[Letterhead of]
[The General Electric Company, p.l.c.]
Xxxxxx X. Xxxxxxxx Xxxxxxxxx Xxxxx, Xx.
Chief Executive Officer KKR Associates
Reltee Corporation 0 Xxxx 00xx Xxxxxx
0000 Xxxxxxxxxxx Xxxxx Xxx Xxxx, X.X.
Cleveland, Ohio 44124
February 28, 1999
Gentlemen:
Reference is hereby made to (i) the Agreement and Plan of Merger dated
as of March 1, 1999 (the "Merger Agreement"), by and among GEC Incorporated, a
Delaware corporation ("GEC Inc") and a wholly-owned subsidiary of The General
Electric Company, p.l.c., Company No. 67307 ("GEC p.l.c.), Xxxxxx Acquisition
Corp., a Delaware corporation and a wholly-owned subsidiary of GEC Inc.
("Purchaser"), and Reltec Corporation, a Delaware corporation (the "Company"),
and (ii) the Agreement dated March 25, 1998, for a Euro 6,000,000,000 Syndicated
Credit Facility for GEC p.l.c. (the "Credit Agreement"), arranged by the banks
named therein, with HSBC Investment Bank PLC, as Agent, and Marine Midland Bank,
as U.S. Swingline Agent.
In connection with the Merger Agreement, GEC p.l.c. hereby represents
and warrants to, and agrees with, you as follows:
1. GEC Inc. is a "Subsidiary" of GEC p.l.c., as such term is defined
in the Credit Agreement.
2. GEC p.l.c. has delivered the documents required by Section 28.4(a)
of the Credit Agreement, including a Borrower Accession Agreement (as defined in
the Credit Agreement) executed by GEC p.l.c. and GEC Inc., so that GEC Inc. is
an "Additional Borrower" under the Credit Agreement. Prior to the earlier to
occur of (i) the date which is one day after the Effective Time (as defined in
the Merger Agreement) and (ii) the date the Merger Agreement is terminated, GEC
p.l.c. will not exercise its rights under Section 9.5 of the Credit Agreement to
request that GEC Inc. cease to be a Borrower under the Credit Agreement.
2
3. From and after the date hereof until the earlier to occur of (i)

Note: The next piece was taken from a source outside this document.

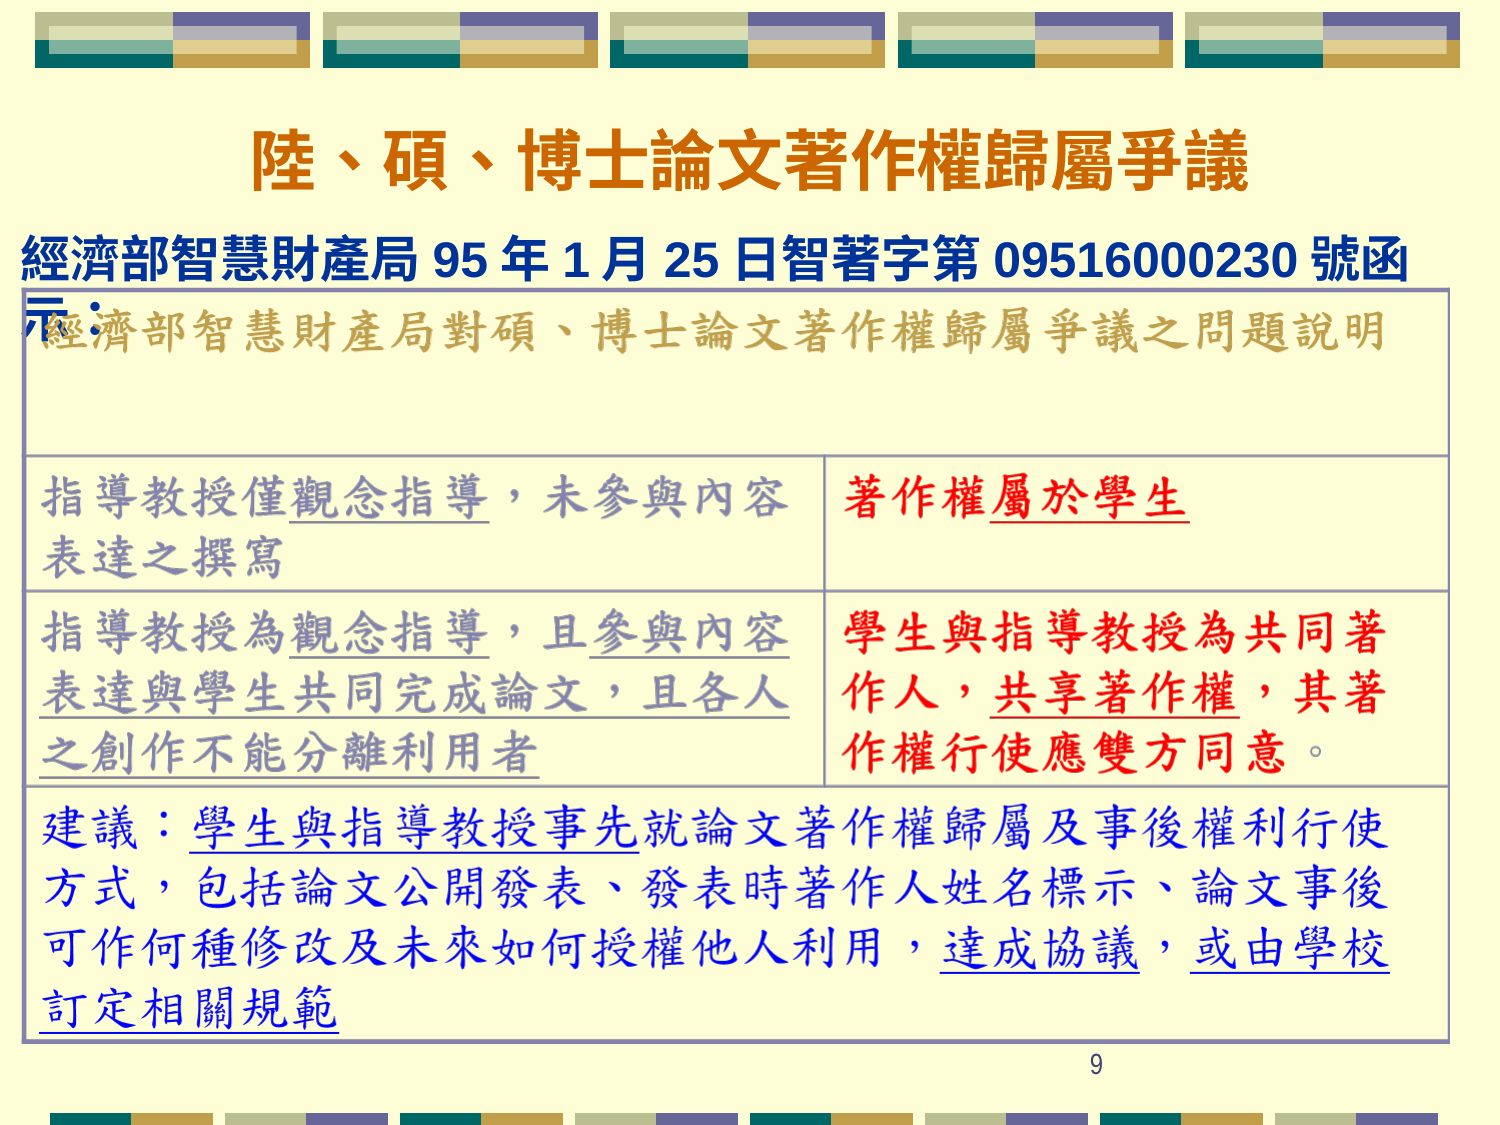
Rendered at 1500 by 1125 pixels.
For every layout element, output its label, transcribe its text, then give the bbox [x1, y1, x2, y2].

the date which is one day after the Effective Time (as defined in the Merger
Agreement) and (ii) the date the Merger Agreement is terminated, GEC p.l.c.
shall cause the total amount of Advances (as defined in the Credit Agreement)
for all the Borrowers to be in an amount such that, upon satisfaction of the
conditions precedent set forth in the Credit Agreement, GEC Inc. may borrow
Advances in the aggregate amount then necessary to complete the acquisition of
all the outstanding Shares (as defined in the Merger Agreement), upon the terms
and conditions set forth in the Merger Agreement.
4. As of the date hereof, the Credit Agreement is in full force and
effect and constitutes a legal, valid and binding obligation of GEC p.l.c.
(assuming due authorization, execution and delivery by the other parties
thereto), enforceable against GEC p.l.c. in accordance with its terms. As of
the date hereof, GEC p.l.c. could satisfy all the conditions precedent to
borrowing an Advance under the Credit Agreement if a Request (as defined in the
Credit Agreement) for an Advance was made by GEC p.l.c. under the Credit
Agreement on this date.
5. GEC p.l.c. otherwise intends to make available to GEC Inc. funds
to enable it to complete the acquisition of all the outstanding Shares, upon the
terms and conditions set forth in the Merger Agreement.